I was listening to one of the recent shows and people were having issues with keeping the cuttings from getting too big before they were ready for them in the flower tent as they were taking the cuttings from the plants before flipping. I wanted to share my solution to this that has greatly improved my game and its the simplest thing in the world to me.  I simply take a 1 quart plastic cup. Dump a half a bottle of water in it, just regular purified bottle water.  I take my cuttings and clean them up as I normally would and just plop them all in that cup together.  I then put it in my veg under another plant or a good distance from the light.. for this step you don’t want a lot of light… its pretty shaded under the plants. I have also done this under no lights just sitting in the room.  Anyways… I just leave them there and keep the water at a inch or two to make sure they don’t wilt.  I have found that more often than not over the next month or so these cuttings will start developing roots.. Last time I did this I did it as an experiment and took about 15 or 20 cuts.
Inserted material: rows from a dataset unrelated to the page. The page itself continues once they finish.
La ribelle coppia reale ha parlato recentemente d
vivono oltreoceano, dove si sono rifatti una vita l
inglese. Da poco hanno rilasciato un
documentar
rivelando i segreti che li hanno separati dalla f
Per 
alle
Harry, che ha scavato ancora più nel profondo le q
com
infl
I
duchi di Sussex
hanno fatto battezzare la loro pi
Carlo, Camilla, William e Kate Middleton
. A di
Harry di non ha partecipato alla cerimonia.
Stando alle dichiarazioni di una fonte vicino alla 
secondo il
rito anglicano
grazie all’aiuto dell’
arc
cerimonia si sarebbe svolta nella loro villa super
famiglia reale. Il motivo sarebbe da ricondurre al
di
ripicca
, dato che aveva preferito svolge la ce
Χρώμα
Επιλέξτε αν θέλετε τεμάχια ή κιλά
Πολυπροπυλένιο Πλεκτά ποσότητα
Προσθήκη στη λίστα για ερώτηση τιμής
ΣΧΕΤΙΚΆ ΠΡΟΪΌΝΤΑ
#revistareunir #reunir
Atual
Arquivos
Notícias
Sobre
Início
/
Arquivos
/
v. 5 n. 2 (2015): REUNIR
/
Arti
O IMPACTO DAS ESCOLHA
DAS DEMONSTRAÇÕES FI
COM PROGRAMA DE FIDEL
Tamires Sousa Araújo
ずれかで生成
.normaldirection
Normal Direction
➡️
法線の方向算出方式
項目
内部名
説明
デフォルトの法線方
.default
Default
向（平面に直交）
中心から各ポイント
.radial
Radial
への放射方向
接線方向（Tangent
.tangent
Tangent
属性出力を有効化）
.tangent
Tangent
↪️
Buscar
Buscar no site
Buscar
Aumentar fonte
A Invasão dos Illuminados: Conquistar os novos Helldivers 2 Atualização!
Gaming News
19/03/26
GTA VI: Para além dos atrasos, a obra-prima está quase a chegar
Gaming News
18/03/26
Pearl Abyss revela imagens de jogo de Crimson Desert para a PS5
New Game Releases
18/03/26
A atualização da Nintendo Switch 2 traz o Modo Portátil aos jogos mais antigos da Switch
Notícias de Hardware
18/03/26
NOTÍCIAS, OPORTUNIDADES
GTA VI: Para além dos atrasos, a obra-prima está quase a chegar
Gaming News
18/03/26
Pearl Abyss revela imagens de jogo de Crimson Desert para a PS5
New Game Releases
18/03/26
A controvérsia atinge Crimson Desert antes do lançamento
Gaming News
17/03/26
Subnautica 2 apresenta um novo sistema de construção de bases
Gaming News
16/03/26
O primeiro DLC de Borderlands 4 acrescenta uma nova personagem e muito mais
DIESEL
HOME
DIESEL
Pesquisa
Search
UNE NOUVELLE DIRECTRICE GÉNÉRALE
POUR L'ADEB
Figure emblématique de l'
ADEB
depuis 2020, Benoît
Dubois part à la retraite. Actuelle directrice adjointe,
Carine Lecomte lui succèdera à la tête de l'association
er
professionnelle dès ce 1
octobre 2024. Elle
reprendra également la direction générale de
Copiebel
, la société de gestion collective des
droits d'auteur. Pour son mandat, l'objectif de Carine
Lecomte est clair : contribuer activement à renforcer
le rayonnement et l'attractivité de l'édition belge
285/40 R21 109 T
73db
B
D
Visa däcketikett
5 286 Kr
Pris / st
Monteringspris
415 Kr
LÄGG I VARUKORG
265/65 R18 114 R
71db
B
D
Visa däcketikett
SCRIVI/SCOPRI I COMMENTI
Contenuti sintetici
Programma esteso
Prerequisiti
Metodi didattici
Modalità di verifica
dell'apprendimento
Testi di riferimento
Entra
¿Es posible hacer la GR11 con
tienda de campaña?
Out of those 2 didn’t root and I simply tossed them. I also experimented by taking cuts that were already topped and split. I got roots on these too.

So when I do this at about the 4 or 5 week mark you have roots on your cuttings maybe earlier… once some start the others seem to I don’t know if they release auxins or something that help the rest root but it generally does. I have found that even if they don’t root that you can simply recut the base and still do it as a normal cut and it takes just as readily as fresh almost when doing it more traditionally.  This has really helped me keep them the right size the last few times around.  As they are basically just sitting in that water on pause until you are ready to use them.

Scotty is doing similar with the aero cloner but I know that everyone doesn’t have one of those and this is a simple way anyone can do pretty much the same thing with a cup of water.  That said I do not change the water.. only add more to it.. I normally wouldn’t use bottled water but it gave me my first roots this way so why mess with success. I have some photos. The greener cuts that have roots were taken approx 6 weeks before the photo.. The purple, more woody ones were plopped in there about 5 weeks in as an experiment.    Anyways this is my simple method of keeping them paused till they are needed. I have actually done a lot of neat experiments in regard to this.  I have found they will even readily root after wilting even at times.. I have taken tiny little cuts barely an inch long and rooted them in tiny little containers like the cap off my wives’ hairspray that is smaller than a 5ml test tube. I have also rooted tiny ones in a 5ml graduated cylinder I use to measure nutes.  Hardest thing about that is keeping it filled… It works though the plant is much more resilient than a lot of people think.  I found it pretty neat you could root tiny tiny little cuttings in tiny tiny containers like that.  I mean its basically a method for miniaturizing your veg area if you wanted.

I don’t know its probably been discussed many times. I haven’t been able to get on the site much. Just wanted to share as being able to put them on pause is pretty handy. I would really love to learn to tissue culture them. would be awesome to keep your genetics on a shelf in a tiny little jar in living form.